(What to do): Rewrite the text of all the records below, putting "Contact" in place of every "Liên hệ" and leaving the rest unchanged. Include only the text, not the pictures.

(The records):
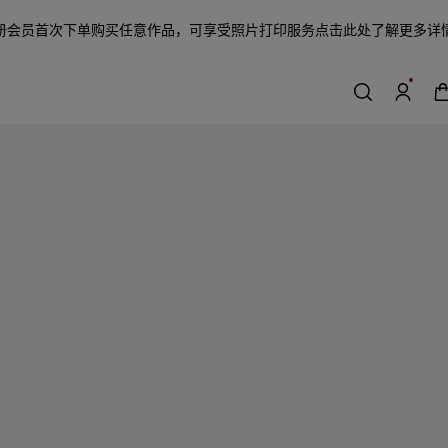
册会员首次下单购买任意作品，可享受照片打印服务
点击此处了解更多详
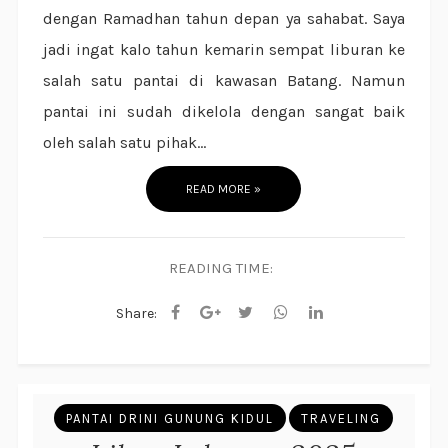
dengan Ramadhan tahun depan ya sahabat. Saya
jadi ingat kalo tahun kemarin sempat liburan ke
salah satu pantai di kawasan Batang. Namun
pantai ini sudah dikelola dengan sangat baik
oleh salah satu pihak...
READ MORE »
READING TIME:
Share:
PANTAI DRINI GUNUNG KIDUL
TRAVELING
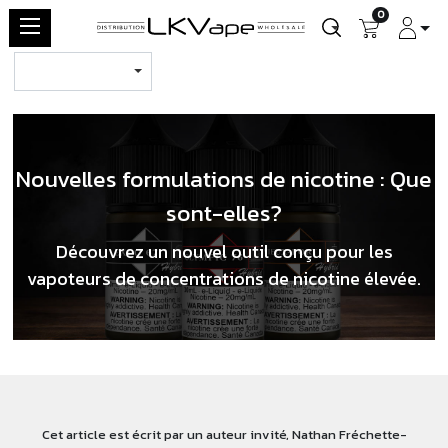
0
Nouvelles formulations de nicotine : Que
sont-elles?
Découvrez un nouvel outil conçu pour les
vapoteurs de concentrations de nicotine élevée.
Cet article est écrit par un auteur invité, Nathan Fréchette-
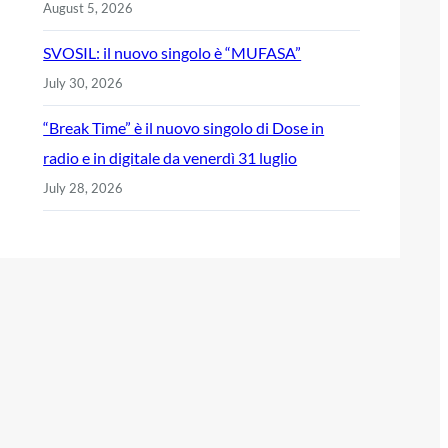
August 5, 2026
SVOSIL: il nuovo singolo è “MUFASA”
July 30, 2026
“Break Time” è il nuovo singolo di Dose in
radio e in digitale da venerdì 31 luglio
July 28, 2026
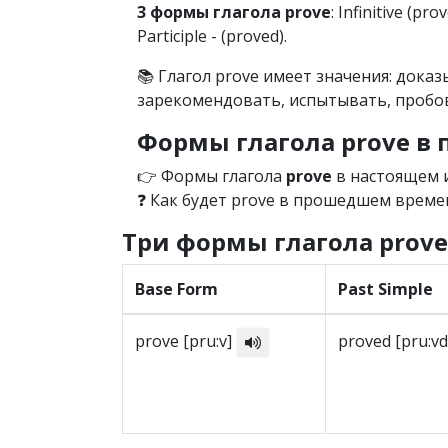
3 формы глагола prove
: Infinitive (pro
Participle - (proved).
📚 Глагол prove имеет значения: дока
зарекомендовать, испытывать, пробо
Формы глагола prove 
👉 Формы глагола
prove
в настоящем и
❓ Как будет prove в прошедшем времен
Три формы глагола prove
Base Form
Past Simple
prove [pru:v]
proved [pru:v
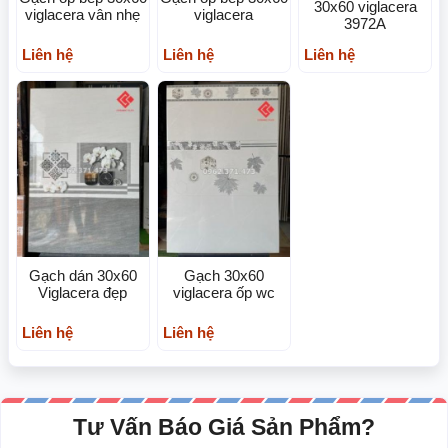
30x60 viglacera
viglacera vân nhẹ
viglacera
3972A
Liên hệ
Liên hệ
Liên hệ
Gạch dán 30x60
Gạch 30x60
Viglacera đẹp
viglacera ốp wc
Liên hệ
Liên hệ
Tư Vấn Báo Giá Sản Phẩm?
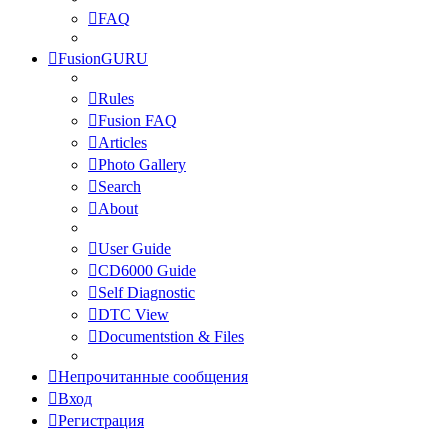
FAQ
FusionGURU
Rules
Fusion FAQ
Articles
Photo Gallery
Search
About
User Guide
CD6000 Guide
Self Diagnostic
DTC View
Documentstion & Files
Непрочитанные сообщения
Вход
Регистрация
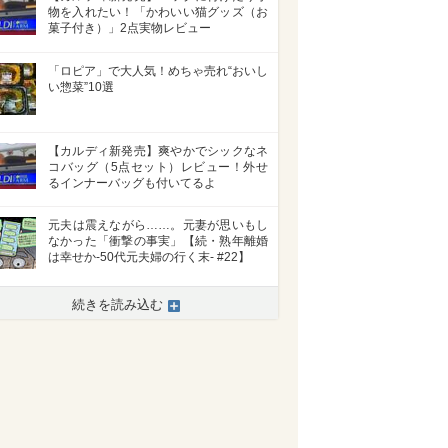
物を入れたい！「かわいい猫グッズ（お
菓子付き）」2点実物レビュー
「ロピア」で大人気！めちゃ売れ“おいし
い惣菜”10選
【カルディ新発売】爽やかでシックなネ
コバッグ（5点セット）レビュー！外せ
るインナーバッグも付いてるよ
元夫は震えながら……。元妻が思いもし
なかった「衝撃の事実」【続・熟年離婚
>
は幸せか-50代元夫婦の行く末- #22】
続きを読み込む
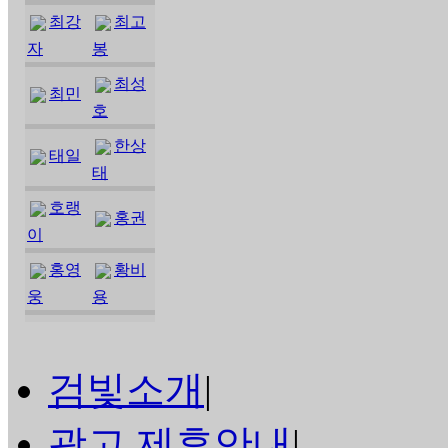
최강
최고
자
봉
최성
최민
호
한상
태일
태
호랭
홍권
이
홍영
황비
웅
용
검빛소개
|
광고,제휴안내
|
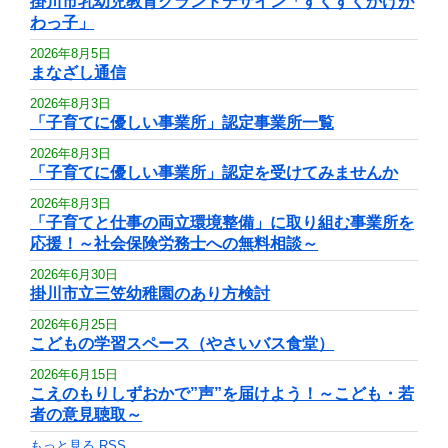
掛川市乳幼児教育グランドデザイン「すくすくかけが
わっ子」
2026年8月5日
まなざし通信
2026年8月3日
「子育てに優しい事業所」認定事業所一覧
2026年8月3日
「子育てに優しい事業所」認定を受けてみませんか
2026年8月3日
「子育てと仕事の両立環境整備」に取り組む事業所を
応援！～社会保険労務士への無料相談～
2026年6月30日
掛川市立三笠幼稚園のあり方検討
2026年6月25日
こどもの学習スペース（やさいバス食堂）
2026年6月15日
こえのもりしずおかで”声”を届けよう！～こども・若
者の意見聴取～
もっと見る
RSS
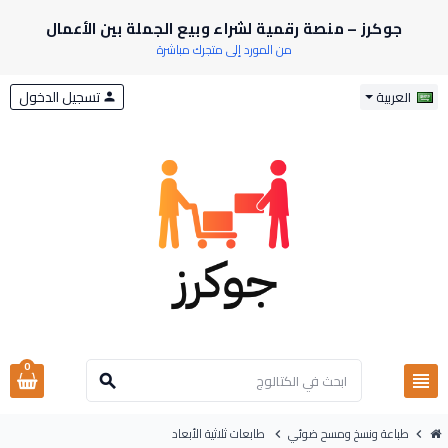
جوكرز – منصة رقمية لشراء وبيع الجملة بين الأعمال
من المورد إلى متجرك مباشرة
تسجيل الدخول
العربية
person
0
view_headline
search
طباعة ونسخ ومسح ضوئي
طابعات ثلاثية الأبعاد
chevron_right
chevron_right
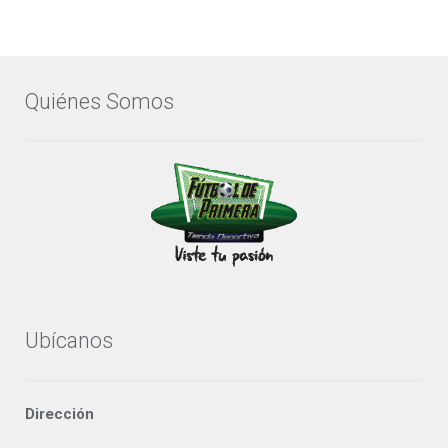
Quiénes Somos
Ubícanos
Dirección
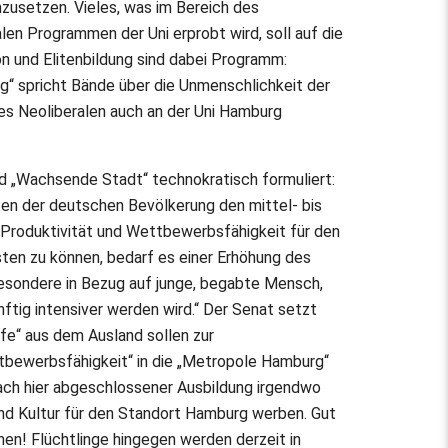
mzusetzen. Vieles, was im Bereich des
len Programmen der Uni erprobt wird, soll auf die
n und Elitenbildung sind dabei Programm:
ig“ spricht Bände über die Unmenschlichkeit der
des Neoliberalen auch an der Uni Hamburg
ld „Wachsende Stadt“ technokratisch formuliert:
en der deutschen Bevölkerung den mittel- bis
t, Produktivität und Wettbewerbsfähigkeit für den
en zu können, bedarf es einer Erhöhung des
sondere in Bezug auf junge, begabte Mensch,
ftig intensiver werden wird.“ Der Senat setzt
öpfe“ aus dem Ausland sollen zur
ttbewerbsfähigkeit“ in die „Metropole Hamburg“
nach hier abgeschlossener Ausbildung irgendwo
 und Kultur für den Standort Hamburg werben. Gut
en! Flüchtlinge hingegen werden derzeit in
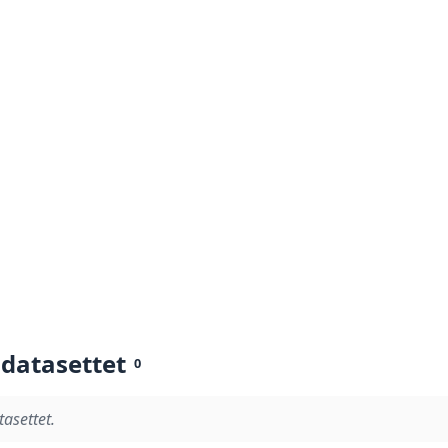
 datasettet
0
tasettet.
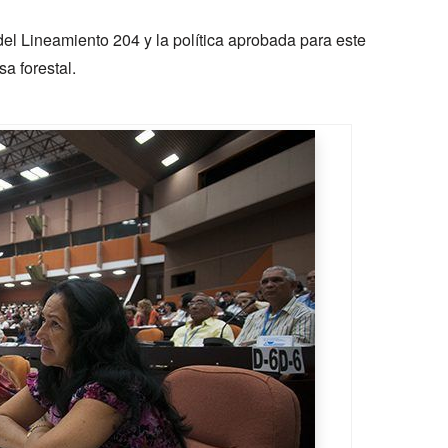
el Lineamiento 204 y la política aprobada para este
sa forestal.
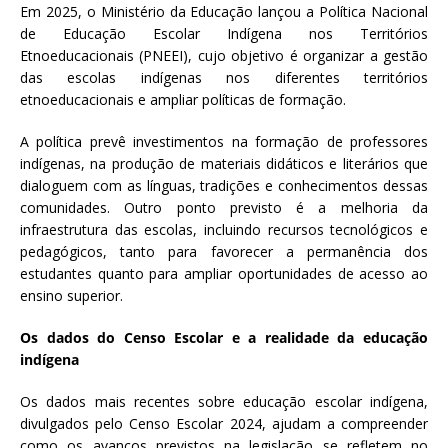
Em 2025, o Ministério da Educação lançou a Política Nacional
de Educação Escolar Indígena nos Territórios
Etnoeducacionais (PNEEI), cujo objetivo é organizar a gestão
das escolas indígenas nos diferentes territórios
etnoeducacionais e ampliar políticas de formação.
A política prevê investimentos na formação de professores
indígenas, na produção de materiais didáticos e literários que
dialoguem com as línguas, tradições e conhecimentos dessas
comunidades. Outro ponto previsto é a melhoria da
infraestrutura das escolas, incluindo recursos tecnológicos e
pedagógicos, tanto para favorecer a permanência dos
estudantes quanto para ampliar oportunidades de acesso ao
ensino superior.
Os dados do Censo Escolar e a realidade da educação
indígena
Os dados mais recentes sobre educação escolar indígena,
divulgados pelo Censo Escolar 2024, ajudam a compreender
como os avanços previstos na legislação se refletem no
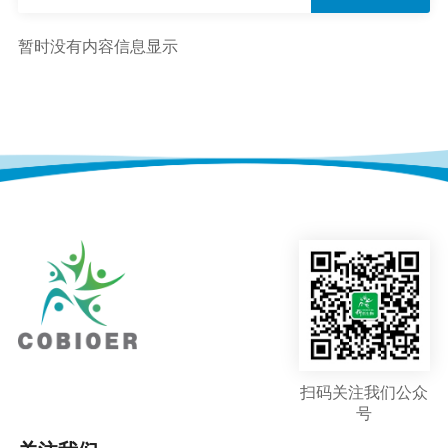
暂时没有内容信息显示
扫码关注我们公众
号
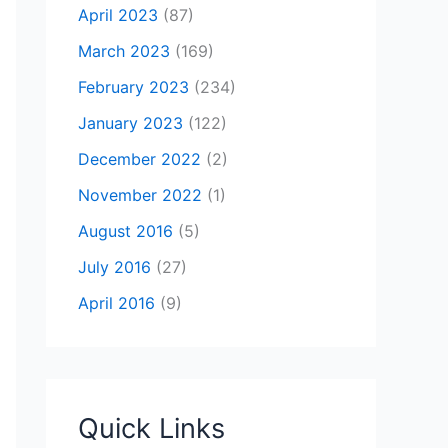
April 2023
(87)
March 2023
(169)
February 2023
(234)
January 2023
(122)
December 2022
(2)
November 2022
(1)
August 2016
(5)
July 2016
(27)
April 2016
(9)
Quick Links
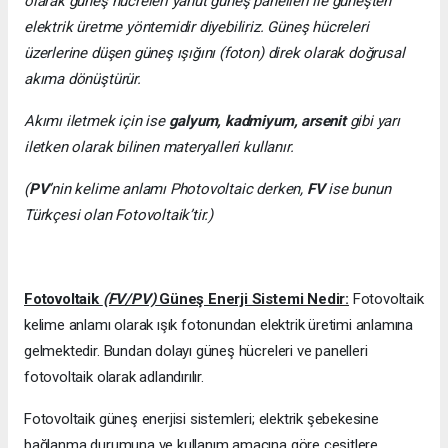
olarak güneş hücreleri yahut güneş panelleri ile güneşten
elektrik üretme yöntemidir diyebiliriz. Güneş hücreleri
üzerlerine düşen güneş ışığını (foton) direk olarak doğrusal
akıma dönüştürür.
Akımı iletmek için ise
galyum, kadmiyum, arsenit
gibi yarı
iletken olarak bilinen materyalleri kullanır.
(
PV
’nin kelime anlamı Photovoltaic derken,
FV
ise bunun
Türkçesi olan Fotovoltaik’tir.)
Fotovoltaik
(FV/PV)
Güneş Enerji Sistemi Nedir:
Fotovoltaik
kelime anlamı olarak ışık fotonundan elektrik üretimi anlamına
gelmektedir. Bundan dolayı güneş hücreleri ve panelleri
fotovoltaik olarak adlandırılır.
Fotovoltaik güneş enerjisi sistemleri; elektrik şebekesine
bağlanma durumuna ve kullanım amacına göre çeşitlere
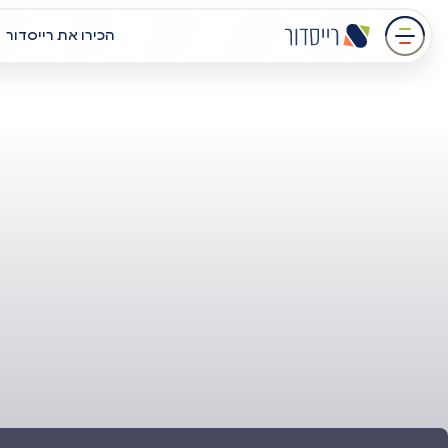
עבר
הכירו את רייסדור
תוכן
מרכזי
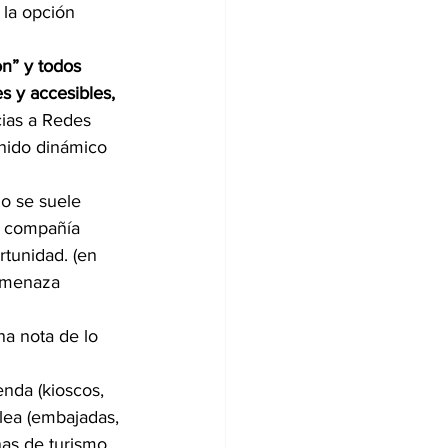
 la opción 
n” y todos 
s y accesibles, 
cias a Redes 
enido dinámico 
no se suele 
tu compañía 
rtunidad. (en 
 amenaza 
a nota de lo 
enda (kioscos, 
lea (embajadas, 
nas de turismo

(Response to this task):
册会员首次下单购买任意作品，可享受照片打印服务
点击此处了解更多详
dengan Ramadhan tahun depan ya sahabat. Saya
jadi ingat kalo tahun kemarin sempat liburan ke
salah satu pantai di kawasan Batang. Namun
pantai ini sudah dikelola dengan sangat baik
oleh salah satu pihak...
READ MORE »
READING TIME:
Share:
PANTAI DRINI GUNUNG KIDUL
TRAVELING
0
Nouvelles formulations de nicotine : Que
sont-elles?
Découvrez un nouvel outil conçu pour les
vapoteurs de concentrations de nicotine élevée.
Cet article est écrit par un auteur invité, Nathan Fréchette-
August 5, 2026
SVOSIL: il nuovo singolo è “MUFASA”
July 30, 2026
“Break Time” è il nuovo singolo di Dose in
radio e in digitale da venerdì 31 luglio
July 28, 2026
3 формы глагола prove
: Infinitive (pro
Participle - (proved).
📚 Глагол prove имеет значения: дока
зарекомендовать, испытывать, пробо
Формы глагола prove 
👉 Формы глагола
prove
в настоящем и
❓ Как будет prove в прошедшем времен
Три формы глагола prove
Base Form
Past Simple
prove [pru:v]
proved [pru:v
30x60 viglacera
viglacera vân nhẹ
viglacera
3972A
Contact
Contact
Contact
Gạch dán 30x60
Gạch 30x60
Viglacera đẹp
viglacera ốp wc
Contact
Contact
Tư Vấn Báo Giá Sản Phẩm?
FAQ
FusionGURU
Rules
Fusion FAQ
Articles
Photo Gallery
Search
About
User Guide
CD6000 Guide
Self Diagnostic
DTC View
Documentstion & Files
Непрочитанные сообщения
Вход
Регистрация
物を入れたい！「かわいい猫グッズ（お
菓子付き）」2点実物レビュー
「ロピア」で大人気！めちゃ売れ“おいし
い惣菜”10選
【カルディ新発売】爽やかでシックなネ
コバッグ（5点セット）レビュー！外せ
るインナーバッグも付いてるよ
元夫は震えながら……。元妻が思いもし
なかった「衝撃の事実」【続・熟年離婚
>
は幸せか-50代元夫婦の行く末- #22】
続きを読み込む
최강
최고
자
봉
최성
최민
호
한상
태일
태
호랭
홍권
이
홍영
황비
웅
용
검빛소개
|
광고,제휴안내
|
掛川市乳幼児教育グランドデザイン「すくすくかけが
わっ子」
2026年8月5日
まなざし通信
2026年8月3日
「子育てに優しい事業所」認定事業所一覧
2026年8月3日
「子育てに優しい事業所」認定を受けてみませんか
2026年8月3日
「子育てと仕事の両立環境整備」に取り組む事業所を
応援！～社会保険労務士への無料相談～
2026年6月30日
掛川市立三笠幼稚園のあり方検討
2026年6月25日
こどもの学習スペース（やさいバス食堂）
2026年6月15日
こえのもりしずおかで”声”を届けよう！～こども・若
者の意見聴取～
もっと見る
RSS
جوكرز – منصة رقمية لشراء وبيع الجملة بين الأعمال
من المورد إلى متجرك مباشرة
تسجيل الدخول
العربية
person
0
view_headline
search
طباعة ونسخ ومسح ضوئي
طابعات ثلاثية الأبعاد
chevron_right
chevron_right
Quiénes Somos
Ubícanos
Dirección
mzusetzen. Vieles, was im Bereich des
len Programmen der Uni erprobt wird, soll auf die
n und Elitenbildung sind dabei Programm:
ig“ spricht Bände über die Unmenschlichkeit der
des Neoliberalen auch an der Uni Hamburg
ld „Wachsende Stadt“ technokratisch formuliert:
en der deutschen Bevölkerung den mittel- bis
t, Produktivität und Wettbewerbsfähigkeit für den
en zu können, bedarf es einer Erhöhung des
sondere in Bezug auf junge, begabte Mensch,
ftig intensiver werden wird.“ Der Senat setzt
öpfe“ aus dem Ausland sollen zur
ttbewerbsfähigkeit“ in die „Metropole Hamburg“
nach hier abgeschlossener Ausbildung irgendwo
 und Kultur für den Standort Hamburg werben. Gut
en! Flüchtlinge hingegen werden derzeit in
 datasettet
0
tasettet.
el Lineamiento 204 y la política aprobada para este
sa forestal.
Em 2025, o Ministério da Educação lançou a Política Nacional
de Educação Escolar Indígena nos Territórios
Etnoeducacionais (PNEEI), cujo objetivo é organizar a gestão
das escolas indígenas nos diferentes territórios
etnoeducacionais e ampliar políticas de formação.
A política prevê investimentos na formação de professores
indígenas, na produção de materiais didáticos e literários que
dialoguem com as línguas, tradições e conhecimentos dessas
comunidades. Outro ponto previsto é a melhoria da
infraestrutura das escolas, incluindo recursos tecnológicos e
pedagógicos, tanto para favorecer a permanência dos
estudantes quanto para ampliar oportunidades de acesso ao
ensino superior.
Os dados do Censo Escolar e a realidade da educação
indígena
Os dados mais recentes sobre educação escolar indígena,
divulgados pelo Censo Escolar 2024, ajudam a compreender
como os avanços previstos na legislação se refletem no
暂时没有内容信息显示
扫码关注我们公众
号
April 2023
(87)
March 2023
(169)
February 2023
(234)
January 2023
(122)
December 2022
(2)
November 2022
(1)
August 2016
(5)
July 2016
(27)
April 2016
(9)
Quick Links
olarak güneş hücreleri yahut güneş panelleri ile güneşten
elektrik üretme yöntemidir diyebiliriz. Güneş hücreleri
üzerlerine düşen güneş ışığını (foton) direk olarak doğrusal
akıma dönüştürür.
Akımı iletmek için ise
galyum, kadmiyum, arsenit
gibi yarı
iletken olarak bilinen materyalleri kullanır.
(
PV
’nin kelime anlamı Photovoltaic derken,
FV
ise bunun
Türkçesi olan Fotovoltaik’tir.)
Fotovoltaik
(FV/PV)
Güneş Enerji Sistemi Nedir:
Fotovoltaik
kelime anlamı olarak ışık fotonundan elektrik üretimi anlamına
gelmektedir. Bundan dolayı güneş hücreleri ve panelleri
fotovoltaik olarak adlandırılır.
Fotovoltaik güneş enerjisi sistemleri; elektrik şebekesine
bağlanma durumuna ve kullanım amacına göre çeşitlere
עבר
הכירו את רייסדור
תוכן
מרכזי
 la opción 
n” y todos 
s y accesibles, 
cias a Redes 
enido dinámico 
no se suele 
tu compañía 
rtunidad. (en 
 amenaza 
a nota de lo 
enda (kioscos, 
lea (embajadas, 
nas de turismo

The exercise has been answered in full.